"If we followed that, we would have increased the budgets of those faculties and made large numbers of people in the arts, creative arts, the business school and the law school redundant," he said.
"The other thing to remember is that the programmes people want to increase are generally the most expensive programmes, so to have more engineering students you may have to reduce the number of arts students by twice as many.
"It's not driven only by the needs of industry. It [the Government] wants higher participation rates for Maori and Pacific students, but Maori and Pacific students typically go into arts and education rather than engineering, so if you shift the balance you have impacts on your equity objectives. All that makes it quite a complex picture."
Mr Joyce said that if necessary, he would step in to force change at Auckland University.
"If they want us to be more directive, I'm more than willing," he said. "I'm watching them really closely to make sure they do respond to what the market wants, and if they don't, I can go and tell them how many they should enrol for each department."
Mr Joyce said the Budget changes brought New Zealand's funding system closer to that of Australia, which encouraged students into areas of skill shortage, as well as reflecting students' likely future earnings.
Subject areas in New Zealand have been funded on the basis of course costs, and Mr Joyce said even then they gave universities an incentive to enrol students in cheaper subjects.
"If you look, for example, at the level of tuition subsidy that New Zealand applies to engineering and science relative to say the humanities and commerce, which are much lower costs - they don't need labs and all those sorts of expensive things - then if you were a rational decision-making institution you'd put more into the arts and commerce because you can make effectively more money out of those areas," he said.
"The other thing that we are very generous to in our subsidies is medical. If you match us against Australia we generously fund the lower-cost courses in humanities and commerce and medicine, and we tend not to fund as well science and engineering.
"So over the years we have ended up with exactly what you'd expect, which is very high demand in medicine and humanities and commerce and lower demand in engineering and science, and that's partly as a result of those funding issues. So we have looked to redress that."
○ ○ ○ ○ ○ ○ ○
_Work order A_:
From the article on university funding, extract the passage between "Subject areas in" and "in cheaper subjects.", inclusive.
_Work order B_:
In the article on university funding, which country's funding system did the Budget changes bring New Zealand's closer to?
_Work order C_:
List every area where, according to the first paragraph of the article on university funding, large numbers of people would have been made redundant.

Stored data entries:
○ ○ ○ ○ ○ ○ ○
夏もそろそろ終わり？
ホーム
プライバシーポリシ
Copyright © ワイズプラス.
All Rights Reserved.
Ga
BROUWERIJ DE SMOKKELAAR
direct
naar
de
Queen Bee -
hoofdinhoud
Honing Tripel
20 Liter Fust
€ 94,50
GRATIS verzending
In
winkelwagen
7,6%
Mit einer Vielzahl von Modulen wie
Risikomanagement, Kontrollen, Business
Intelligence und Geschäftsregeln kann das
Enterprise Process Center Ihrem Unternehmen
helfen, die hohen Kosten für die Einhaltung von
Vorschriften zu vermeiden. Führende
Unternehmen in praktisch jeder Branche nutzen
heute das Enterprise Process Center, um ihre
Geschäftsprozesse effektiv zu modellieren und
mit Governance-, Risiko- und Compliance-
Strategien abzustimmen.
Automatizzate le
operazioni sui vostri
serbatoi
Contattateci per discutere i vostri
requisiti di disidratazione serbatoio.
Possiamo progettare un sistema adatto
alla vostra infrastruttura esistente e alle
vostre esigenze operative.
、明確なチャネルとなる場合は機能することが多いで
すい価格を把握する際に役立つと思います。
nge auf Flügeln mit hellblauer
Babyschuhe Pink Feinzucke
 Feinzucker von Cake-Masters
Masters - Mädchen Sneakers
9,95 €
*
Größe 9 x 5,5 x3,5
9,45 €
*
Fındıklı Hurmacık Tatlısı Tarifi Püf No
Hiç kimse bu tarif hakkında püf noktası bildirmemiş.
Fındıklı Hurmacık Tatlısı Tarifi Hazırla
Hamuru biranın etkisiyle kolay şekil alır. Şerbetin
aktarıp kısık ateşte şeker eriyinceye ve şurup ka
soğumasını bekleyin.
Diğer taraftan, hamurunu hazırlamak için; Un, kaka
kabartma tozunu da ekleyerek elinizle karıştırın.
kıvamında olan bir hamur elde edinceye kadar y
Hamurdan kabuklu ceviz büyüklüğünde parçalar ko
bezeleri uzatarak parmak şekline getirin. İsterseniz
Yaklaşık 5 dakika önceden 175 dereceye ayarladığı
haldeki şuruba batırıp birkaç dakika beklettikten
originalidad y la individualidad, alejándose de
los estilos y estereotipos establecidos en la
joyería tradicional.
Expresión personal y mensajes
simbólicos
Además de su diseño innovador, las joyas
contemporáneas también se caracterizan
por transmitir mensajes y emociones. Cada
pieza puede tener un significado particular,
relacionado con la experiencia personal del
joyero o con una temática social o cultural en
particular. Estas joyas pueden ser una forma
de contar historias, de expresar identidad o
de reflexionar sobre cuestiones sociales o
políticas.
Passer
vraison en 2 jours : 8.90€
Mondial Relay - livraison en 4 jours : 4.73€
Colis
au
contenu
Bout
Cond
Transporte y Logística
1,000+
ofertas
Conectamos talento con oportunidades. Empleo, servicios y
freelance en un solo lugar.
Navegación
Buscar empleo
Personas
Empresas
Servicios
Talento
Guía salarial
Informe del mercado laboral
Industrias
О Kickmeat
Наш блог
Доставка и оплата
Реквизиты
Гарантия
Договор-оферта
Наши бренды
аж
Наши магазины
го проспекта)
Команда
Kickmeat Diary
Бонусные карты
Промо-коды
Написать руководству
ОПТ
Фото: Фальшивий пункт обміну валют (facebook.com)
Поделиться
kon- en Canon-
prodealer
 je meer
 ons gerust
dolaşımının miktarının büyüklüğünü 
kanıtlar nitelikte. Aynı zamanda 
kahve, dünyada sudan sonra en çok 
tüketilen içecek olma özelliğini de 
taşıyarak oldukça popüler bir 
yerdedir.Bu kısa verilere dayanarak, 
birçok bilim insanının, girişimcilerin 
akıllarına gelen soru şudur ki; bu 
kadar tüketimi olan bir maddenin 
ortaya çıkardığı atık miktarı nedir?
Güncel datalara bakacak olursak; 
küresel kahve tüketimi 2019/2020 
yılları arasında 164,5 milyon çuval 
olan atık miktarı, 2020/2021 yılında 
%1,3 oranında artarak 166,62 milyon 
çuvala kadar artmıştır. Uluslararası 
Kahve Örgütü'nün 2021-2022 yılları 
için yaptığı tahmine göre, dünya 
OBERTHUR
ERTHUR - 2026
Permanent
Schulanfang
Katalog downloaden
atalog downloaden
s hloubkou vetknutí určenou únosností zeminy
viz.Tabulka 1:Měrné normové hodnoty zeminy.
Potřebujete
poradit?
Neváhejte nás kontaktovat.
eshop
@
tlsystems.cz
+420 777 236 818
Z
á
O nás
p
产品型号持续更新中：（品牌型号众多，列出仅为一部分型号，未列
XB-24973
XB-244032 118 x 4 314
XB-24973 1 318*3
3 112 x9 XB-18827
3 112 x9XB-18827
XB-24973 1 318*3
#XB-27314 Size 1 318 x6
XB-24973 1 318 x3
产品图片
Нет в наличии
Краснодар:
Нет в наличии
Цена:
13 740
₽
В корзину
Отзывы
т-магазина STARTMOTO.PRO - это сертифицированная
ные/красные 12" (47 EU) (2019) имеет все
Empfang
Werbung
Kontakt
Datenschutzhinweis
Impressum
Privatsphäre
○ ○ ○ ○ ○ ○ ○
_Exercise output A_:
Subject areas in New Zealand have been funded on the basis of course costs, and Mr Joyce said even then they gave universities an incentive to enrol students in cheaper subjects.

_Exercise output B_:
Australia's.

_Exercise output C_:
- the arts
- creative arts
- the business school
- the law school